2008 recession is anything but ancient history

If you think you have heard it all before about the 2008 financial meltdown, then you need to listen more closely. Enough is never enough when it comes to learning about what caused the crisis and the recession that followed.

This month marks the 10th anniversary of the financial crisis that devastated Wall Street and Main Street. While the autumn leaves were falling in September 2008, months of uncertainty crystallized to spark a financial panic.

The crisis, the worst financial downturn since the Great Depression, was triggered by the bursting of a housing price bubble that had been fueled by increased risk in mortgage lending. As a result, millions of Americans lost their jobs, homes, or both.

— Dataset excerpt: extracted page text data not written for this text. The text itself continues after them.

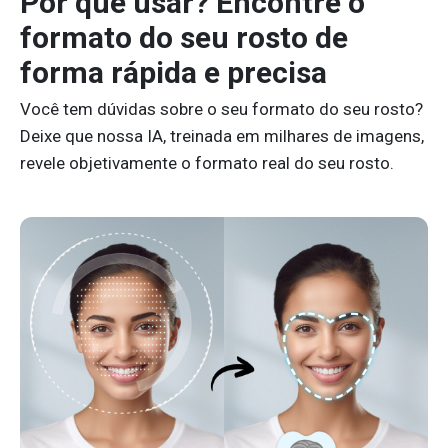
Por quê usar? Encontre o
formato do seu rosto de
forma rápida e precisa
Você tem dúvidas sobre o seu formato do seu rosto?
Deixe que nossa IA, treinada em milhares de imagens,
revele objetivamente o formato real do seu rosto.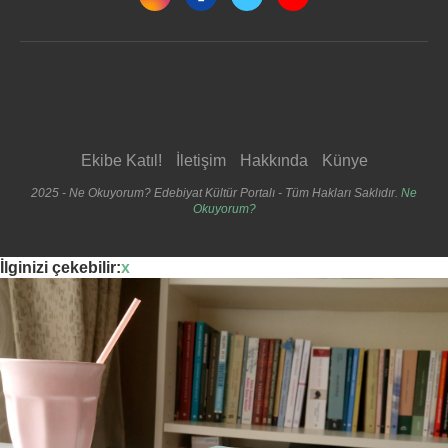
Ekibe Katıl!
İletişim
Hakkında
Künye
2025 - Ne Okuyorum? Edebiyat Kültür Portalı - Tüm Hakları Saklıdır.
Ne
Okuyorum?
İlginizi çekebilir:
x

The crisis had many causes, including too much irresponsible borrowing, foolish investments, the credit bubble that resulted from loose monetary policy, the housing bubble, national housing policies and non-traditional mortgages, relaxed mortgage lending standards, credit ratings and securitization, financial institutions’ concentrated risk, leverage and liquidity risk, 30 years of deregulation, securities firms converting from partnerships to corporations and perverse compensation incentives.

Scratch the familiar refrain of greed as a cause. Greed has been a constant in human affairs for millennia. It was not a new attribute in the lead up to the crisis.

Today the economy is strong, according to official measures. The United States Bureau of Economic Analysis estimates that GDP growth reached 4.1 percent in the second quarter of 2018. Consumer confidence is high and financial markets are flirting with records. The housing market, the epicenter of the crisis, has recovered in many places. Add low unemployment and things are looking good.

Wall Street has profited every year since the recession ended in 2009. Average Wall Street compensation, consisting of salary and bonus, hit $422,000 in 2017, 13 percent higher than the previous year, according to the New York State Comptroller.

In contrast, the latest Census Bureau data shows that the median income for American employees was $59,039 in 2016. Last month the average hourly wage rose 10 cents, to $27.16, according to the Bureau of Labor Statistics. While that was the largest gain since 2009, the increase was roughly equal to inflation, which eats away at purchasing power.

The crisis strikes some people as ancient history. Others, who saw their net worth wiped out are still trying to recover. They want Old Testament justice for the financial institutions that got bailed out from their reckless behavior while ordinary people suffered and continue to tread water thanks to ongoing wage stagnation. The hope is that as it gets hard to fill jobs with the country approaching full employment, wages will go up and the average American will enjoy the recovery.

While many analysts hesitate to blame American families for contributing to the financial crisis, they did play a role, aided and abetted by bankers and mortgage brokers. To put their role in context, consider that highly risky mortgages were attractive, given that real wages in the United States had been stagnant since the early 1970s.

People came to understand the power of leverage, which had previously been available only to wealthy investors. No-down payment mortgages with adjustable rates reduced their initial costs, providing the opportunity to improve their standard of living and enjoy wealth appreciation.

The assumption was that housing prices always increase. The rising value of the house would allow them to refinance and upgrade to a fixed-rate mortgage. When the housing bubble burst, many families were ravaged.

An economy that is strong for some continues to have harmful effects on the physical and emotional health of ordinary Americans. The results are a permanent state of outraged class warfare, declining social mobility, a shrinking middle class, and widening income inequality.

There is much to be mad about and plenty of blame to go around. Wall Street was the ultimate beneficiary of the Great Recession, not Main Street.